The therapeutic use of gene therapy in inflammatory demyelinating diseases of the central nervous system

http://www.ncbi.nlm.nih.gov/entrez/query.fcgi?cmd=Retrieve&db=PubMed&list_uids=12858077&dopt=Abstract

Curr Opin Neurol. 2003 Jun;16(3):385-92
Furlan R, Pluchino S, Martino G.
Neuroimmunology Unit (DIBIT) and Department of Neurology and Neurophysiology, San Raffaele Scientific Institute, Milan, Italy.

PURPOSE OF REVIEW:

Gene therapy protocols aimed to deliver therapeutic molecules into the central nervous system may represent an alternative therapeutic strategy in patients affected by inflammatory demyelinating diseases of the central nervous system where systemic therapies have shown limited therapeutic efficacy possibly owing to the blood-brain barrier, a major obstacle for the entry of therapeutic molecules into the central nervous system.

RECENT FINDINGS:

Among inflammatory demyelinating diseases of the central nervous system, gene therapy approaches have been so far developed almost exclusively for multiple sclerosis.

However, the chronic/relapsing nature of the disease, the restriction to the central nervous system of the pathological process as well as the necessity to inhibit the ongoing inflammatory process but also to foster endogenous remyelinating pathways, have posed several questions which still need to be properly addressed for the development of a successful gene therapy strategy in multiple sclerosis patients.

SUMMARY:

The gene therapy approaches for multiple sclerosis have been so far developed and tested only in rodents and monkeys with experimental autoimmune encephalomyelitis, the animal model of multiple sclerosis.
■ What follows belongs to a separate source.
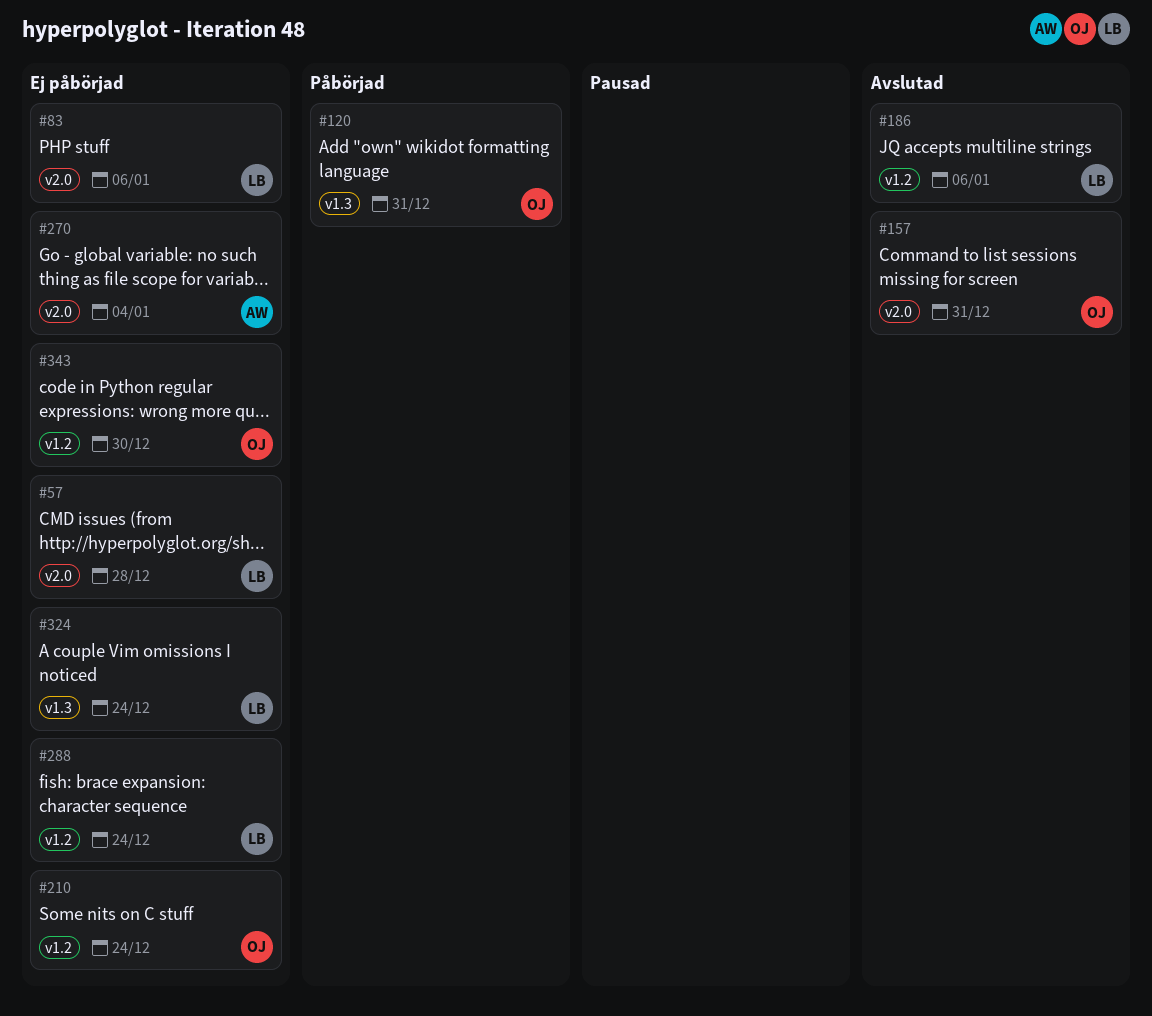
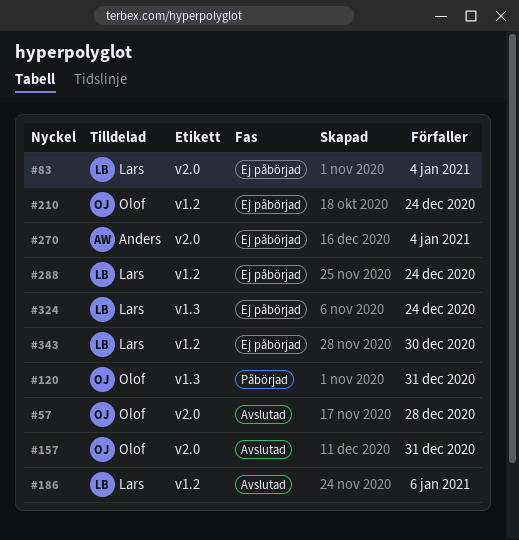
#57, status: Ej påbörjad -> Avslutad
#57, owner: Lars -> Olof
#83, due: Jan 6 -> Jan 4
#343, owner: Olof -> Lars

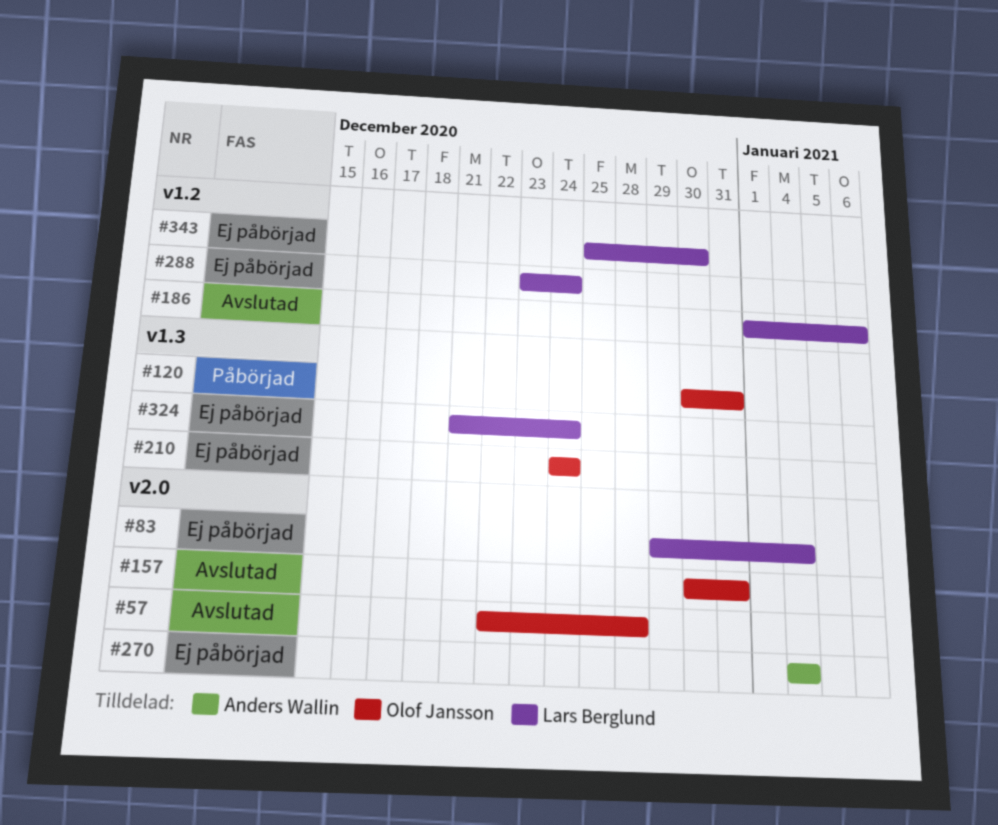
#210, label: v1.2 -> v1.3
The results of these studies clearly indicate that the delivery of therapeutic genes within the central nervous system is superior to the peripheral delivery.
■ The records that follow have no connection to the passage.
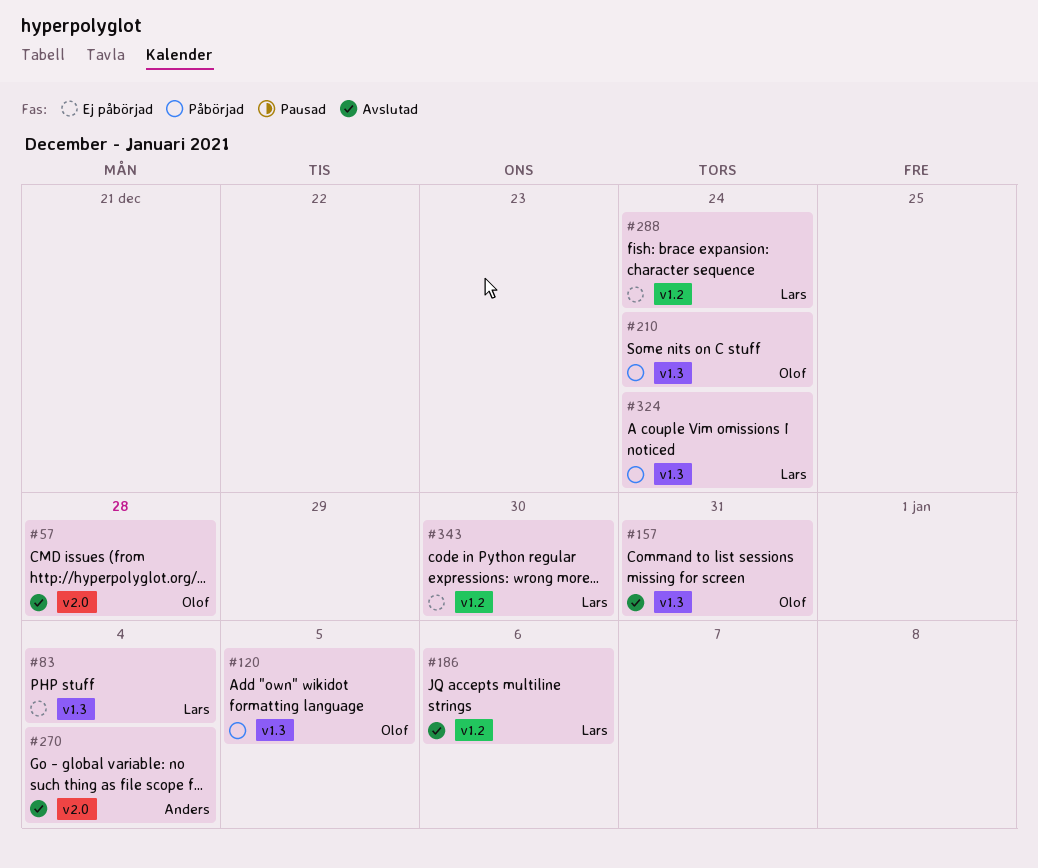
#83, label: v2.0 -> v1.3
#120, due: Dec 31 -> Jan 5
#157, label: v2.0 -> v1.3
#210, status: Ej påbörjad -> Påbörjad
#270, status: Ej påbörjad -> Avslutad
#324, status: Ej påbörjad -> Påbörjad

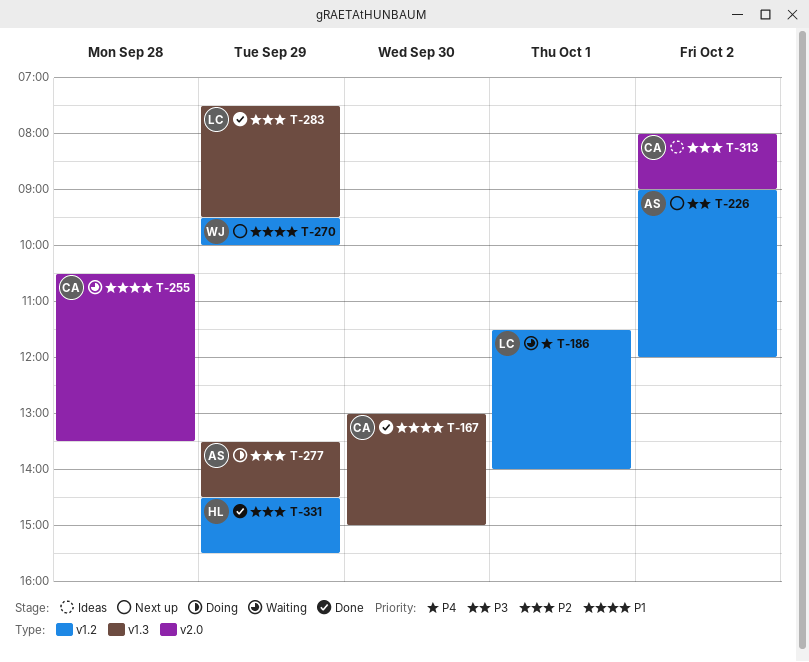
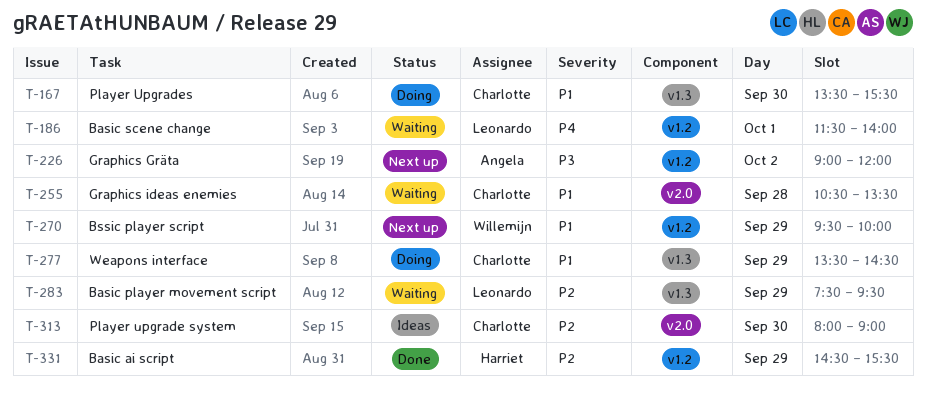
T-167, status: Done -> Doing
T-167, begins: 13:00 -> 13:30
T-167, ends: 15:00 -> 15:30
T-277, owner: Angela -> Charlotte
T-277, priority: P2 -> P1
T-283, status: Done -> Waiting
T-313, day: Oct 2 -> Sep 30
In particular, the intracerebral delivery of genes coding for anti-inflammatory and/or neurotrophic molecules, using gene vectors derived from non-replicative viruses, showed to inhibit not only the detrimental function of blood-borne mononuclear effector cells but also to foster proliferation and differentiation of surviving oligodendrocytes within demyelinated areas.

Here, we summarize the most recent findings of this novel area of research.